» **Data to examine**:
== Segment start ==
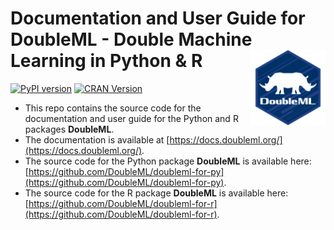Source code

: # Documentation and User Guide for DoubleML - Double Machine Learning in Python & R <img src="img/logo.png" align="right" width = "120" />

[![PyPI version](https://badge.fury.io/py/DoubleML.svg)](https://badge.fury.io/py/DoubleML)
[![CRAN Version](https://www.r-pkg.org/badges/version/DoubleML)](https://cran.r-project.org/package=DoubleML)

- This repo contains the source code for the documentation and user guide for the Python and R packages **DoubleML**.
- The documentation is available at [https://docs.doubleml.org/](https://docs.doubleml.org/).
- The source code for the Python package **DoubleML** is available here: [https://github.com/DoubleML/doubleml-for-py](https://github.com/DoubleML/doubleml-for-py).
- The source code for the R package **DoubleML** is available here: [https://github.com/DoubleML/doubleml-for-r](https://github.com/DoubleML/doubleml-for-r).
== Segment end ==
» **What you will do**: Transcribe the lines of the records from the line containing "# Documentation and" through the end of the records, keeping every character as it appears.

» **Solution to the problem**:
: # Documentation and User Guide for DoubleML - Double Machine Learning in Python & R <img src="img/logo.png" align="right" width = "120" />

[![PyPI version](https://badge.fury.io/py/DoubleML.svg)](https://badge.fury.io/py/DoubleML)
[![CRAN Version](https://www.r-pkg.org/badges/version/DoubleML)](https://cran.r-project.org/package=DoubleML)

- This repo contains the source code for the documentation and user guide for the Python and R packages **DoubleML**.
- The documentation is available at [https://docs.doubleml.org/](https://docs.doubleml.org/).
- The source code for the Python package **DoubleML** is available here: [https://github.com/DoubleML/doubleml-for-py](https://github.com/DoubleML/doubleml-for-py).
- The source code for the R package **DoubleML** is available here: [https://github.com/DoubleML/doubleml-for-r](https://github.com/DoubleML/doubleml-for-r).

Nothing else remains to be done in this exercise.